- EXERCISE PASSAGE -

= Ignatije Bjelić =

Ignatije Bjelić (Serbian Cyrillic: Игнатије Бјелић) was a subordinate to a famous voivode and military leader Stojan Čupić and rose to the rank of captain in the First Serbian Uprising.

==Biography==
Ignatije Bjelić is a contemporary of Filip Višnjić, who wrote and recited (in song) a poem entitled "Ignatije Bjelić" that memorializes Ignatije among the many who participated in the Serbian Revolution.

Ignatije Bjelić is best remembered to have been in the delegation that signed an agreement with the Sublime Porte for the warring parties to keep the peace. Not too long after the signing, Ignatije Bjelić came to his commander Stojan Čupić to complain that "Turks are breaking faith, crossing the Drina river, killing Serbian soldier and stealing horses."

(Saved data entries)
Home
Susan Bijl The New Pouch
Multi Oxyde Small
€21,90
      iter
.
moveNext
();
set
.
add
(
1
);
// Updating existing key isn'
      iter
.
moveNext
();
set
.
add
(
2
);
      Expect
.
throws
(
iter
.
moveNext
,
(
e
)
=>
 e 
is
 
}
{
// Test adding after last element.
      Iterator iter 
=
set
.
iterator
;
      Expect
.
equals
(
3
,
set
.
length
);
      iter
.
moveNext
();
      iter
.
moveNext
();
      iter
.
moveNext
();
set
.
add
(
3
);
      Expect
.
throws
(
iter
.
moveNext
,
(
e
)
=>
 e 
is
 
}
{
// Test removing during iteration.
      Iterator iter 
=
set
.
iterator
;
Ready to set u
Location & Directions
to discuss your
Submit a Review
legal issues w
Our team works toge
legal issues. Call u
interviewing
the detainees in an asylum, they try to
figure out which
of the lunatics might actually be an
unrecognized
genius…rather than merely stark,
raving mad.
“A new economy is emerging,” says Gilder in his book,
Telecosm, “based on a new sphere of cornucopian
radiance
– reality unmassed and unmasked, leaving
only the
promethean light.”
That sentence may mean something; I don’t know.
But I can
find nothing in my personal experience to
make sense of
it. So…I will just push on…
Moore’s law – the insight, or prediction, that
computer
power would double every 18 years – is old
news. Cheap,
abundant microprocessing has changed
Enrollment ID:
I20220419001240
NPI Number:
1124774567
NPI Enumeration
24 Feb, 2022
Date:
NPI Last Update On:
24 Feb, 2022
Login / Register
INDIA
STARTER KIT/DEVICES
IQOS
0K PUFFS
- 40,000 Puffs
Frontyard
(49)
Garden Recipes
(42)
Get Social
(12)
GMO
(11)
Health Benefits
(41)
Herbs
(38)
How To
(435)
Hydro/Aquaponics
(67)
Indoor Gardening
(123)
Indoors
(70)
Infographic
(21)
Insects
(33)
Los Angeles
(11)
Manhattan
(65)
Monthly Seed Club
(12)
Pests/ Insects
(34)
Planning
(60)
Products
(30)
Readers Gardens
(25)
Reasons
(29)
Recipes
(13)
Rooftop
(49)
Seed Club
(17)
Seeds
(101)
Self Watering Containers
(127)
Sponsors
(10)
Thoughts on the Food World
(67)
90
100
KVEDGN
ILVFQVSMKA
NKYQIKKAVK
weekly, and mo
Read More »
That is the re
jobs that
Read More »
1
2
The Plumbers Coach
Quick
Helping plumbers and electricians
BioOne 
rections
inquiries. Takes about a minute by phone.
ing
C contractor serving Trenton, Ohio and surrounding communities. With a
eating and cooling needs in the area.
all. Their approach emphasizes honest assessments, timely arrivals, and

- PROBLEM TO SOLVE -
Reproduce the passage on Ignatije Bjelić above in full, word for word, including its headings.

- EXPECTED ANSWER -
= Ignatije Bjelić =

Ignatije Bjelić (Serbian Cyrillic: Игнатије Бјелић) was a subordinate to a famous voivode and military leader Stojan Čupić and rose to the rank of captain in the First Serbian Uprising.

==Biography==
Ignatije Bjelić is a contemporary of Filip Višnjić, who wrote and recited (in song) a poem entitled "Ignatije Bjelić" that memorializes Ignatije among the many who participated in the Serbian Revolution.

Ignatije Bjelić is best remembered to have been in the delegation that signed an agreement with the Sublime Porte for the warring parties to keep the peace. Not too long after the signing, Ignatije Bjelić came to his commander Stojan Čupić to complain that "Turks are breaking faith, crossing the Drina river, killing Serbian soldier and stealing horses."